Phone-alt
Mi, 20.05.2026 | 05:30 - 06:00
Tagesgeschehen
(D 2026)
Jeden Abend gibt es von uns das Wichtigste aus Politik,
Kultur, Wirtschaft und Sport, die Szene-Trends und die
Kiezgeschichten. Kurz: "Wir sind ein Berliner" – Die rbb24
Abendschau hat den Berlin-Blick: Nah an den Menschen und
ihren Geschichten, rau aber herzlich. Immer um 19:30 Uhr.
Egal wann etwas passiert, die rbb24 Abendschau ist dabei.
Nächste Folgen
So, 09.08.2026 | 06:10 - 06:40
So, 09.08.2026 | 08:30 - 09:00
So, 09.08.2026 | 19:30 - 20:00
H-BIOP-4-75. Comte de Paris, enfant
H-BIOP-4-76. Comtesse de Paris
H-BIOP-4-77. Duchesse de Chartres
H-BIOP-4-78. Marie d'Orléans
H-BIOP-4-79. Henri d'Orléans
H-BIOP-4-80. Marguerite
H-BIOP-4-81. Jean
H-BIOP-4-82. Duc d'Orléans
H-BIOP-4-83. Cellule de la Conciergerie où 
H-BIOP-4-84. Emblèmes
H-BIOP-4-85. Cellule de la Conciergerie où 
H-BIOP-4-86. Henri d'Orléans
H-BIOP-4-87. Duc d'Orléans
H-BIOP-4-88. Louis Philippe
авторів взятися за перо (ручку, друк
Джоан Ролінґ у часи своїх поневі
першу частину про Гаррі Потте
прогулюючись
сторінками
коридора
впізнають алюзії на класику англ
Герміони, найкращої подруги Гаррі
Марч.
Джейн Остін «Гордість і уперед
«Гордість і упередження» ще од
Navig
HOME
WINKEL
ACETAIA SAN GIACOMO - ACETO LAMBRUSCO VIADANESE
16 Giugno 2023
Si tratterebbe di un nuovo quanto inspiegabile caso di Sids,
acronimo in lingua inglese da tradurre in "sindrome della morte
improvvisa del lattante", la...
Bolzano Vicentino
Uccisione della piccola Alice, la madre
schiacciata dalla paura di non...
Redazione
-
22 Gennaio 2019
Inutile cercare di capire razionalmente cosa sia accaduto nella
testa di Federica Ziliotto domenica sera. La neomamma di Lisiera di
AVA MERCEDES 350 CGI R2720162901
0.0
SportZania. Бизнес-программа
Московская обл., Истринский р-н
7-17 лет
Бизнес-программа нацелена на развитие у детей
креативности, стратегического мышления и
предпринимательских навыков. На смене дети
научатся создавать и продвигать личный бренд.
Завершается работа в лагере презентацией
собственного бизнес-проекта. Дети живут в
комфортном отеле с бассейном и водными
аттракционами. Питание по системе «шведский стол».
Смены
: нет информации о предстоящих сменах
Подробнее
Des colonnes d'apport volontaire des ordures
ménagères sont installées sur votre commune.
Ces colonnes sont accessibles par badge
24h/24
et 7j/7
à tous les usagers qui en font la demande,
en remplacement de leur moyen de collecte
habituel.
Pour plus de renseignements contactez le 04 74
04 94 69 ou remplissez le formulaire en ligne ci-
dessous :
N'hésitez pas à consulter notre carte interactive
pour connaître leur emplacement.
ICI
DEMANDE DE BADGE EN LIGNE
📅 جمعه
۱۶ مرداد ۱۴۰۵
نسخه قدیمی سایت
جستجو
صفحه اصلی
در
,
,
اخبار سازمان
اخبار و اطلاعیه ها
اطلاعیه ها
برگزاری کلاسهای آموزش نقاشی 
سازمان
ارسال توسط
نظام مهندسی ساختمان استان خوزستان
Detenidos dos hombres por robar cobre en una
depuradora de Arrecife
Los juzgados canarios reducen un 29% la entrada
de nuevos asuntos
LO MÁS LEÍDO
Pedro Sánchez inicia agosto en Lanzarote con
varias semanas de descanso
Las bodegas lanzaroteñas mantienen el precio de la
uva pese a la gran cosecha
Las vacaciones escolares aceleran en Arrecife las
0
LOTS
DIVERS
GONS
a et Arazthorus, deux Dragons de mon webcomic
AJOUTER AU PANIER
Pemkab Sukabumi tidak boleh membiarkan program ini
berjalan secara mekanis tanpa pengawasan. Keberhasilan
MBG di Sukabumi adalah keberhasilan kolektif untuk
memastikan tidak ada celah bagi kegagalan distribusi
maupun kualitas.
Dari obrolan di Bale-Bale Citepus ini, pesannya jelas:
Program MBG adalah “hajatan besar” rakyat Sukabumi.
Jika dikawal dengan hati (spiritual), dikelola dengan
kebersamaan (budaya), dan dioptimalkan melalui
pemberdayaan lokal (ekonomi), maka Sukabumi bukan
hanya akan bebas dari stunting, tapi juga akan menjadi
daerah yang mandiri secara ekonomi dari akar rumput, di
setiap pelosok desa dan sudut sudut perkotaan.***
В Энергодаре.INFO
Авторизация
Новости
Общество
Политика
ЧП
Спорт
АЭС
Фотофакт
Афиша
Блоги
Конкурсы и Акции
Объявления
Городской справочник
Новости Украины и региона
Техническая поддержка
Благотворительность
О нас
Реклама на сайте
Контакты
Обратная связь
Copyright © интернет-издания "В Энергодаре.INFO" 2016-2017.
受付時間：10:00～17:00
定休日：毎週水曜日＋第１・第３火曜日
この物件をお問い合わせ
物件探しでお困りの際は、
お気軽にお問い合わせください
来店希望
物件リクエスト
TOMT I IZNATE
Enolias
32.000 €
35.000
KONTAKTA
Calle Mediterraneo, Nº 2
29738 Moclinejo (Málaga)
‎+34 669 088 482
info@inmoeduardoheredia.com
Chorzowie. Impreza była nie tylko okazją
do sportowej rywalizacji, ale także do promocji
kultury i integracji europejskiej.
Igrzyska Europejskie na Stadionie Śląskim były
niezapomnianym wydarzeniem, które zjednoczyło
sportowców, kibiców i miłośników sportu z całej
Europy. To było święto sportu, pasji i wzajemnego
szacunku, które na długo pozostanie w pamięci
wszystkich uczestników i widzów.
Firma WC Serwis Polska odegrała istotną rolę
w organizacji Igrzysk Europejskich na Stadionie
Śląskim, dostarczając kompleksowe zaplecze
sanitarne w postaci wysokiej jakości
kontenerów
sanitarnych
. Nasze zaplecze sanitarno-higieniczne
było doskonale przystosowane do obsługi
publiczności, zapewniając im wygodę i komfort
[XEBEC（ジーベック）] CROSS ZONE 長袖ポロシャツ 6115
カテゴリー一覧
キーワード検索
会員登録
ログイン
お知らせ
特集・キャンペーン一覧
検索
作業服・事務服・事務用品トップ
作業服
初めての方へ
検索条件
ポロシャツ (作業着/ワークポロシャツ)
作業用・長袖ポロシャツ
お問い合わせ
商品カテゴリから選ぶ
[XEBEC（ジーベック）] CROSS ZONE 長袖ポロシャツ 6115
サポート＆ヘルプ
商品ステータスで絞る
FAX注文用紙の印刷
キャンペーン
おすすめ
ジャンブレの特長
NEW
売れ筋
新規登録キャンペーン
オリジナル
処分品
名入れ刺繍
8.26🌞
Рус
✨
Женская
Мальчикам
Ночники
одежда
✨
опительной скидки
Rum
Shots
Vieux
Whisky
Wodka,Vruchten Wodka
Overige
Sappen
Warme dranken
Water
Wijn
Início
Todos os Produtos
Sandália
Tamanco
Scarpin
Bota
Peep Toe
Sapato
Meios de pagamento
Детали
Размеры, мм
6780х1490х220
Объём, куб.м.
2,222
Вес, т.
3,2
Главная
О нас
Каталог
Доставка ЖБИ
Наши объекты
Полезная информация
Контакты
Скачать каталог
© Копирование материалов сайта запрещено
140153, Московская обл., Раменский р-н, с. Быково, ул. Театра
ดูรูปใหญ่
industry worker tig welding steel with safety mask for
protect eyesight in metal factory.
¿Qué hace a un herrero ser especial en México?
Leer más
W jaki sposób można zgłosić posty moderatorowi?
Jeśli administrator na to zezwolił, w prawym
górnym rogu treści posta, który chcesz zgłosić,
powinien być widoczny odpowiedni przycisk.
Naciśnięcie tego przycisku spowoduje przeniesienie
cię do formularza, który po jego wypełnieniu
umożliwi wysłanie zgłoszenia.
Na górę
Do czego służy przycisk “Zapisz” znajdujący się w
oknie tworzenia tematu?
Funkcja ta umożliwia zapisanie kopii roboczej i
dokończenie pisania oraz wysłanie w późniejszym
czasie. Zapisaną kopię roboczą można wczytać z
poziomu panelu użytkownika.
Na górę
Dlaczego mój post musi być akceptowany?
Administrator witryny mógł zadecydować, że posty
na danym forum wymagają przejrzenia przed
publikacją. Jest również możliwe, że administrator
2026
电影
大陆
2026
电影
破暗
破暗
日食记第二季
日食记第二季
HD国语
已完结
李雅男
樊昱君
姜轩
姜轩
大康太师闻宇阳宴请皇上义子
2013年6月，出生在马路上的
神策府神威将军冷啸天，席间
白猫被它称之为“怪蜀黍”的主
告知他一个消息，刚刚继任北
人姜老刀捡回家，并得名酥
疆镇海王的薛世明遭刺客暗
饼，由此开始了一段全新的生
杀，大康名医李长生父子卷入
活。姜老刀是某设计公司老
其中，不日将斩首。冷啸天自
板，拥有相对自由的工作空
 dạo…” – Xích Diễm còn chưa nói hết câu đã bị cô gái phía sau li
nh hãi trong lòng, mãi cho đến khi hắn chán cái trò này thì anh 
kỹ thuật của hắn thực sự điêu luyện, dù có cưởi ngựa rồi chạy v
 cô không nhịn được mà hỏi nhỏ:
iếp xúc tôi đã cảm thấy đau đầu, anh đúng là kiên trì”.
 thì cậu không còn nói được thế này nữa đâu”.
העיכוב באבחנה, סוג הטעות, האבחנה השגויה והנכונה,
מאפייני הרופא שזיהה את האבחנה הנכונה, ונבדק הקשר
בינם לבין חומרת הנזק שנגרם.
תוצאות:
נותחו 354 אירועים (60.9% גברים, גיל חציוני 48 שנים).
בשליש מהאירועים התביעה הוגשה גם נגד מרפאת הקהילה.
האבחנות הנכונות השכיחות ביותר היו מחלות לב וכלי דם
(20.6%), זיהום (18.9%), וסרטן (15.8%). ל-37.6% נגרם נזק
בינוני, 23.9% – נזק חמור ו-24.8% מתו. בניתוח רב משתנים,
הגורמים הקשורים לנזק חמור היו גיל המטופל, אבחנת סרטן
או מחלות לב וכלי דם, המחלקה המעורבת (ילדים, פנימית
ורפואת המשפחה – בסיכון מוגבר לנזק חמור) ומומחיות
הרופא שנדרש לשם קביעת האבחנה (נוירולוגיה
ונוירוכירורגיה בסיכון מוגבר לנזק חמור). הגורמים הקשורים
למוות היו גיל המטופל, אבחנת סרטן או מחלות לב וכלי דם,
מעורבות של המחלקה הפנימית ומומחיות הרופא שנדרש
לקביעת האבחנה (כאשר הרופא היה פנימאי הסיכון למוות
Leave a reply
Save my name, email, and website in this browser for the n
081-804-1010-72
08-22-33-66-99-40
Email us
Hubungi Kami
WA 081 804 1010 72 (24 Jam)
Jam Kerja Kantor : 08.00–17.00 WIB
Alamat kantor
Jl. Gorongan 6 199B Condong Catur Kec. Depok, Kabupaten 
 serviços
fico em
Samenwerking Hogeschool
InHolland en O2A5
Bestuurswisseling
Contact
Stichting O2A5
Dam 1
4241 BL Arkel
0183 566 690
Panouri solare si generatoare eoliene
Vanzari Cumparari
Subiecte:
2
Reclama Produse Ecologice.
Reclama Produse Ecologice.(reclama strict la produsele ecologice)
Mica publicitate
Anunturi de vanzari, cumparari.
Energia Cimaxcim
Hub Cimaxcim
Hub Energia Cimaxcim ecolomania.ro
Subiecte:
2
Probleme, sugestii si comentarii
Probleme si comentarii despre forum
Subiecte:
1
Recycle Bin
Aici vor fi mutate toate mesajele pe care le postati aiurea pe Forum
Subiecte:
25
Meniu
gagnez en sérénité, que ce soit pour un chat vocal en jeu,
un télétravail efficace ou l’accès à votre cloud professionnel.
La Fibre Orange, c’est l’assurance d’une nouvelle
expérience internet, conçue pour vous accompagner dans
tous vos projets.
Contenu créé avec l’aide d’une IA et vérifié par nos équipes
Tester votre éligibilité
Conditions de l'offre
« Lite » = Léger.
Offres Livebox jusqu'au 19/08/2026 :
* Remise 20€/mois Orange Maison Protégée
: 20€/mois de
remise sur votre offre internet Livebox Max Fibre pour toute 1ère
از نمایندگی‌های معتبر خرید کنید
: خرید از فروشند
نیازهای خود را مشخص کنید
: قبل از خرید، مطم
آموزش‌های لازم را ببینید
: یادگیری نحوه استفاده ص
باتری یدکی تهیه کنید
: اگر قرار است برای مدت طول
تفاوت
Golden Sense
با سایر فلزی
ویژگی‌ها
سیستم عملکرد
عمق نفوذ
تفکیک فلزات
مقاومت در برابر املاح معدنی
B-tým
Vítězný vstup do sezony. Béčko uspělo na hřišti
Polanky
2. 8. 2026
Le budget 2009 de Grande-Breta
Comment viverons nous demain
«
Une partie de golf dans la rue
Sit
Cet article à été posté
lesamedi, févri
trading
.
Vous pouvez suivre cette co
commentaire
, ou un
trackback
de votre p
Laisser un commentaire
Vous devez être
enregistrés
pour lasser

• • •

Copy out, word for word, the part of the entries above that begins at the line with "hanya akan bebas" and ends at the line with "Городской справочник", including both.

§ Answer below:
hanya akan bebas dari stunting, tapi juga akan menjadi
daerah yang mandiri secara ekonomi dari akar rumput, di
setiap pelosok desa dan sudut sudut perkotaan.***
В Энергодаре.INFO
Авторизация
Новости
Общество
Политика
ЧП
Спорт
АЭС
Фотофакт
Афиша
Блоги
Конкурсы и Акции
Объявления
Городской справочник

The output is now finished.